# INSTRUCTION 1
List every field in the poster's member details in the forum post on named entity recognition, each with its value.
# INSTRUCTION 2
Pick up the forum post on named entity recognition after its final sentence and keep writing it.

# PASSAGE TO READ
Results 1 to 1 of 1
  1. #1
    julia1004 is offline Member
    Join Date
    Nov 2012
    Posts
    1
    Rep Power
    0

    Default Graduate Research using NER

    Hello!

    I am currently a graduate student at a University in Pittsburgh, PA.

    I am trying to utilize a Named Entity Recognizer (NER) for use in JGAAP, a free software that analyzes text for authorship attribution. I am working on a project that uses the NER from Stanford University and utilizes it to 1) Locate the named entity, and 2) return the words an author uses that are before and after the named entity. I am doing this in order to see if there is any connection between authors who frequently use certain words before/after named entities and if so, can we use analysis measures to determine which author wrote a piece of work depending on the use of these before/after words.

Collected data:

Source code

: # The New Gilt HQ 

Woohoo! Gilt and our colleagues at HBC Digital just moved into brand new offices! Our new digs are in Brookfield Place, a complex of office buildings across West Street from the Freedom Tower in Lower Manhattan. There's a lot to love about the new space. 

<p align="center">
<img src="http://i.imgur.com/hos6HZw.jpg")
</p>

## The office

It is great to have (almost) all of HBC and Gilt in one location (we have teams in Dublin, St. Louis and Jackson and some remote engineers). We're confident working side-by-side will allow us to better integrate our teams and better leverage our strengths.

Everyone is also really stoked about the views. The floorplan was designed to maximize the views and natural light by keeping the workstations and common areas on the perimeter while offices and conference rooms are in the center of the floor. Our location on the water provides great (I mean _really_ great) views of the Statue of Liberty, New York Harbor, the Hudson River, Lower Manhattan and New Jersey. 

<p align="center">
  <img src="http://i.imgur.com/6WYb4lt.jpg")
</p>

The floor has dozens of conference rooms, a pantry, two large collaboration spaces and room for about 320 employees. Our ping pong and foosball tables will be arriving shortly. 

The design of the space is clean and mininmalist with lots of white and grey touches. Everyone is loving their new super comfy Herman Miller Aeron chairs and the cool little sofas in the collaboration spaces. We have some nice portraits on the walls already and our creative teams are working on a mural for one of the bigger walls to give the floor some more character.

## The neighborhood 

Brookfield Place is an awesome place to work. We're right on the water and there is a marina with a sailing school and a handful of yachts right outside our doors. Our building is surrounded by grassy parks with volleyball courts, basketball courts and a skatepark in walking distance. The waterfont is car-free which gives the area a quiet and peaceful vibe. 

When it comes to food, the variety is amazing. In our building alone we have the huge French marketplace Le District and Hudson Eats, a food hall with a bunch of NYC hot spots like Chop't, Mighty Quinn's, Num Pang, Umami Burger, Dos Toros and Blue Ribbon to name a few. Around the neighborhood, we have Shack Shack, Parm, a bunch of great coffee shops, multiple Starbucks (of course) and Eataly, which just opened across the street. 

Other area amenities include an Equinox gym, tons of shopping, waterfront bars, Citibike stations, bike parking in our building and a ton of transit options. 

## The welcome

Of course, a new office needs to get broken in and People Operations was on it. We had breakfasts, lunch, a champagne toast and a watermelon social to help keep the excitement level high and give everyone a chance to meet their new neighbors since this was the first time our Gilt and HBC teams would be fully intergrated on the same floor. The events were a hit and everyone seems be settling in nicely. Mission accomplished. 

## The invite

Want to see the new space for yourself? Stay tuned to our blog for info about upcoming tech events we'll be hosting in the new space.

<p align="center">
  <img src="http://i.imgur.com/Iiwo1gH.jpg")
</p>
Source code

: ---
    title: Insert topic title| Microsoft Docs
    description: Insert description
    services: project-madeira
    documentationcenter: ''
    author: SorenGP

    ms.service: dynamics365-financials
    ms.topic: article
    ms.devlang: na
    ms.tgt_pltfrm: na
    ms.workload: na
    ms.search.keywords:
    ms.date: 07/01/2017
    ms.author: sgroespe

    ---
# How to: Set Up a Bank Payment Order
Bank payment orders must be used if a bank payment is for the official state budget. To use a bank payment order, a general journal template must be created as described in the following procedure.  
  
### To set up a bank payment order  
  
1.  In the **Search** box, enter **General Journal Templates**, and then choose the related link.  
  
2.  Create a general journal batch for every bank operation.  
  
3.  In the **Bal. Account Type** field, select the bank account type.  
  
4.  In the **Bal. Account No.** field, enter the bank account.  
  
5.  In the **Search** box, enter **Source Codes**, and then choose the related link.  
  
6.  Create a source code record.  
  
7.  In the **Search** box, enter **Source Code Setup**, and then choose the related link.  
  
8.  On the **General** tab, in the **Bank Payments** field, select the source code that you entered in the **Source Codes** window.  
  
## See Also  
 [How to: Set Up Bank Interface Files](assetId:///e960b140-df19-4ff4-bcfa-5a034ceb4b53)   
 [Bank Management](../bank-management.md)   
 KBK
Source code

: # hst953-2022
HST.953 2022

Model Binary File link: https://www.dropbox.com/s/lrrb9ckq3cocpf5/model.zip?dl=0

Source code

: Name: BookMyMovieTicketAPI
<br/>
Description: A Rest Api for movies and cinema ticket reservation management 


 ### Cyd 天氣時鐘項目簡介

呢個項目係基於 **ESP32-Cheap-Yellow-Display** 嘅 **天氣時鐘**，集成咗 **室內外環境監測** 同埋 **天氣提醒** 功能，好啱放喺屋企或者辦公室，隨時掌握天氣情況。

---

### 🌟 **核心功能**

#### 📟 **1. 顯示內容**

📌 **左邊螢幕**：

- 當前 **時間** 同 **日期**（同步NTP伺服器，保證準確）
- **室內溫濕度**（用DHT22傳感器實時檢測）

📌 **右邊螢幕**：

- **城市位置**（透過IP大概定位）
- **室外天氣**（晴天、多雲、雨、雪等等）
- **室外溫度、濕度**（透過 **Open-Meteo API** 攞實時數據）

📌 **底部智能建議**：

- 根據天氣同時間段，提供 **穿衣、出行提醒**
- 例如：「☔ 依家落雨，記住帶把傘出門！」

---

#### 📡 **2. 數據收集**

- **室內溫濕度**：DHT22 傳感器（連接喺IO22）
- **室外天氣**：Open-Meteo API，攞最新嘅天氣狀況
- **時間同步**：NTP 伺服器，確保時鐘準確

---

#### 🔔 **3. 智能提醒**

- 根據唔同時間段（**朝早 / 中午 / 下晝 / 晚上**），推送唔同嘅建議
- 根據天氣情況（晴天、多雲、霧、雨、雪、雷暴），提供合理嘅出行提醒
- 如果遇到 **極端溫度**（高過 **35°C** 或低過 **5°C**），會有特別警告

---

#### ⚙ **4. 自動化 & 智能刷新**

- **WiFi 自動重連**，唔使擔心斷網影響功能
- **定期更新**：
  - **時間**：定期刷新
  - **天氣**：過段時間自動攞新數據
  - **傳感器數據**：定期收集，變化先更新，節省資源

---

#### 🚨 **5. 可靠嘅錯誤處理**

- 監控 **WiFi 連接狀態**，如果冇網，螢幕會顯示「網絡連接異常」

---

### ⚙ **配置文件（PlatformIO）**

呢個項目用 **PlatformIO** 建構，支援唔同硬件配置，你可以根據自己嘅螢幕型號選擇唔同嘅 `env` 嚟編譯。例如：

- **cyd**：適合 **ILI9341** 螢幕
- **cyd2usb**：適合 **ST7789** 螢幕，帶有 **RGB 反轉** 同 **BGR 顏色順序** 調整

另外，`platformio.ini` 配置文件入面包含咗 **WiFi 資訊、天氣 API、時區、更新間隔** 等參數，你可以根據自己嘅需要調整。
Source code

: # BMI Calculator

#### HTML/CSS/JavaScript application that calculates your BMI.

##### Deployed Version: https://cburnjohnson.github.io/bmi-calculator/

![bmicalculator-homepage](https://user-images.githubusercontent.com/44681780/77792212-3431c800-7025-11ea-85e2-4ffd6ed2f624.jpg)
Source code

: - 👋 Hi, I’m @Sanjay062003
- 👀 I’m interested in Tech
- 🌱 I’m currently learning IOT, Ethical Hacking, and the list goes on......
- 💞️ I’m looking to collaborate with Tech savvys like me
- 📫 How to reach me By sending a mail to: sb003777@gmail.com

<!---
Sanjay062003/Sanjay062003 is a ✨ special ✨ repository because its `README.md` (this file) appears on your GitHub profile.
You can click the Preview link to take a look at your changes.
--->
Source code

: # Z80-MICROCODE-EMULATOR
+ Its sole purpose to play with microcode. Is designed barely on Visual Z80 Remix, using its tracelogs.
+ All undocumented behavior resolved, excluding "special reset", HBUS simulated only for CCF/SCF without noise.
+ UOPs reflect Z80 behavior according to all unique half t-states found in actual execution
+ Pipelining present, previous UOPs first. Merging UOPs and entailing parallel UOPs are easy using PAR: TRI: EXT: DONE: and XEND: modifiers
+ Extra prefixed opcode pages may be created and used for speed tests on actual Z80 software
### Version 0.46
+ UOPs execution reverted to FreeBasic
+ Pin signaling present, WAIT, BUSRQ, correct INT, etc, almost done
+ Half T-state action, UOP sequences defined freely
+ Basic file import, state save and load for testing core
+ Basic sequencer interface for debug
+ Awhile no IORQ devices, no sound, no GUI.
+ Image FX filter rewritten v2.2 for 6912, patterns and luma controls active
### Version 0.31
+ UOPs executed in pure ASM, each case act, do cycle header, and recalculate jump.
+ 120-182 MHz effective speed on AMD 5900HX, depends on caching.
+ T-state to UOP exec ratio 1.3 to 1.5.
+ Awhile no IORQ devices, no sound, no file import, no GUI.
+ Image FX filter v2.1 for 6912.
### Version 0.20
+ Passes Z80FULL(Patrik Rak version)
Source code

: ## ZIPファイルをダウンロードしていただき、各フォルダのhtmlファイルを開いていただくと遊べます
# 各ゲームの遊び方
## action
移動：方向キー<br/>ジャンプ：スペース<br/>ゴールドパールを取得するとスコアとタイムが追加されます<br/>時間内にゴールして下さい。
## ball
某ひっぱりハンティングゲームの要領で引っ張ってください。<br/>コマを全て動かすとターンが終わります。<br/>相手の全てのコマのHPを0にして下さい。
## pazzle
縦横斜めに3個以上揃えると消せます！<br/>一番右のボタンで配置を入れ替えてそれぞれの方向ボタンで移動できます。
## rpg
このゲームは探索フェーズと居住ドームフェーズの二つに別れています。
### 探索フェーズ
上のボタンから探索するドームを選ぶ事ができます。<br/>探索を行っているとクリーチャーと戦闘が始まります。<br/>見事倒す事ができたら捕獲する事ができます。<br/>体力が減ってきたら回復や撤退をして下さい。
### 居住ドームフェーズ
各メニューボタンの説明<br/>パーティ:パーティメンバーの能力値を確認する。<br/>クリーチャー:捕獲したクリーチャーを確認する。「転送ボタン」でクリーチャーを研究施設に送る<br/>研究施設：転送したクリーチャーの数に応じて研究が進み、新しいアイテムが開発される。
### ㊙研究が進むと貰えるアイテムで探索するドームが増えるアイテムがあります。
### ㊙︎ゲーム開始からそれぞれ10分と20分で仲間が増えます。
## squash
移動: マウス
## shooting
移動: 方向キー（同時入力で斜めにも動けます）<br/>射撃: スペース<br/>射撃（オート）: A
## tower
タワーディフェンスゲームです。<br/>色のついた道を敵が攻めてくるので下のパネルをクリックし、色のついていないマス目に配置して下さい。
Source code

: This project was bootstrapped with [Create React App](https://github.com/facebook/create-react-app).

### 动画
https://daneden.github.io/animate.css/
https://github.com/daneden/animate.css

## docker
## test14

# WRITTEN REPLY 1
Join Date: Nov 2012
Posts: 1
Rep Power: 0

# WRITTEN REPLY 2
    I am fairly new to java programming , have taken 2 courses and done other small projects, but I am not quite sure where my current code is failing.

    I have attached two text files, one with the code for 1) Recognizing the named entities in work and returning the list, and the second for 2) returning the words an author uses that are before and after the entity with a count of frequency.

    Currently, the first file is returning a list of null for each word. I can not manage to get the NER to actually recognize a named entity. This problem then leads to the problem with the second part of code.

    I have been working on this project for a few weeks and am stumped as to where to go next. If anyone has any input, please respond.

    Thank you very much for your time and assistance.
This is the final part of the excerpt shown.